Monday, December 26, 2016

A Historical Romance with and Appearance by Mrs. Lincoln

At the start of the story, Isabelle Larkin exemplifies all the attributes that the society of 1875 felt most desirable. She was a well-brought-up young woman who, although she did not agree with her mother, did what her parent and society demanded. She was engaged to Gregory, a young man looking to start a career in politics helped by Isabelle’s family connections. Isabelle felt she was lucky and doing the right things for a successful life.

However, Isabelle’s path is not to be smooth. She witnesses Gregory commit a murder and refusing to marry him is now in fear of her life. She finds refuge in Bellevue, a sanatarium, the same one Mrs. Lincoln was committed to by her son. The two women become supportive of each other and Isabelle finds the courage to face Gregory’s misdeeds.

The book is primarily a romance although the events are driven by the murder. Isabelle is not in a position until the very end to try to figure out the secrets behind the murder, so the book is not really a mystery. The historical background is accurate. Bellvue was a real sanatarium in the 1800s and did house Mrs. Lincoln.

I found the characters rather flat. Isabelle seems unable to decide to act for herself until the end making her seem a weak character. However, this may be due to the author’s feeling that that would be what the period required.

The writing was fair. I dislike dialog used to convey information. This happened fairly often with Isabelle. The historical detail was well done, but I couldn’t get interested in the characters. If you enjoy historical romance, this is a quick read.

I received this book from Net Galley for this review.

Thursday, December 22, 2016

A Little Known WWII Story in the Mountains of North Carolina

Stephen Robbins, the alcoholic manager of the Mountain Park Hotel in Hot Springs, North Carolina, has a new responsibility. His hotel has become an interment camp for German merchant marine officers and men whose ship was unable to get away from the US before war was declared.

The officers and men are allowed freedom to conduct classes and build a replica of a German village. After the first attempted escape, Stephen manages to keep things relatively calm in spite of his cousin Roy, the local sheriff. He and Roy have been enemies for a long time.

Add to the mix, a well known photographer, Anna Ulmann, who arrives to take pictures of the Germans. Stephen tries to resist her charms, but as pressure mounts on the camp, they become partners and a romance ensues.

The descriptions in this book are wonderful. I believe the author loves the North Carolina area. He uses the background perfectly to support the story.
****
Answer these from the book reviews above:
1. In what year is the story of Isabelle Larkin set?
2. Where did the reviewer receive the book with Mrs. Lincoln from?
3. Which hotel became an internment camp for German merchant marine officers and men?
The listing after this has nothing to do with the book reviews.

» **INPUT DATA**:
****
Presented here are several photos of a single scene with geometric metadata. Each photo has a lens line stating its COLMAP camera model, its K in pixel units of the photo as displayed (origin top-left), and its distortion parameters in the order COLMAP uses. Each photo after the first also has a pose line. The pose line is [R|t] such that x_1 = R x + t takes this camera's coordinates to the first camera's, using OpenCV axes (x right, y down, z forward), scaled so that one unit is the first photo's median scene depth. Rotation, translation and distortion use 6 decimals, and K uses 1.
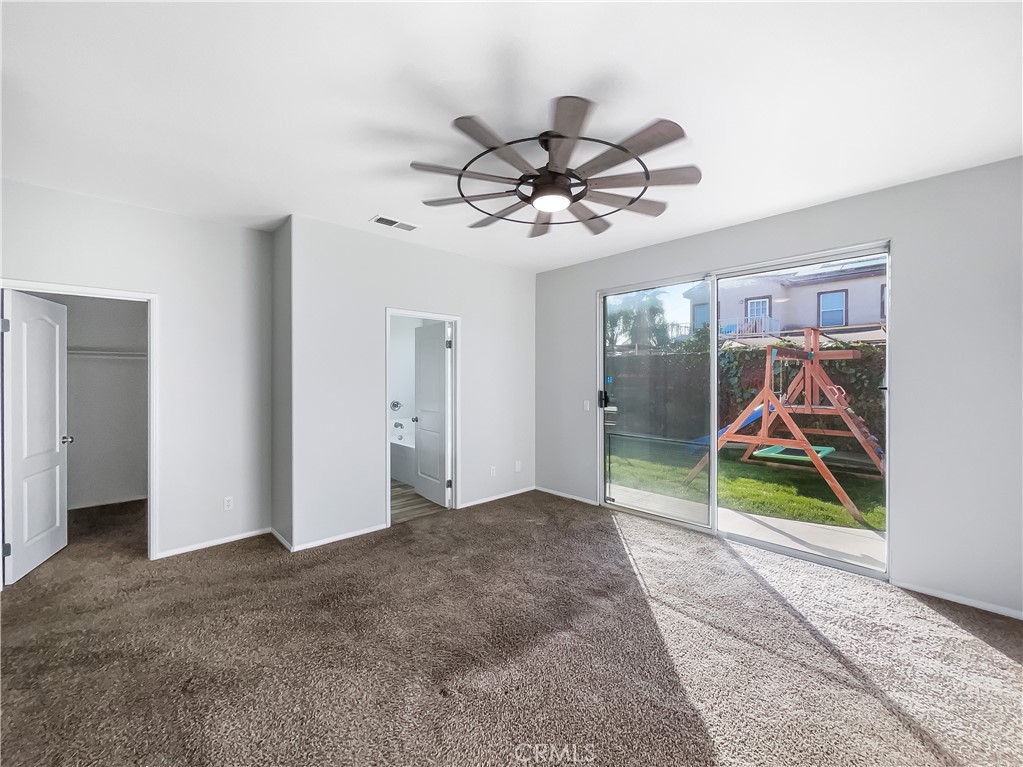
****
» **WRITTEN ANSWER**:
1. 1875
2. Net Galley
3. The Mountain Park Hotel in Hot Springs, North Carolina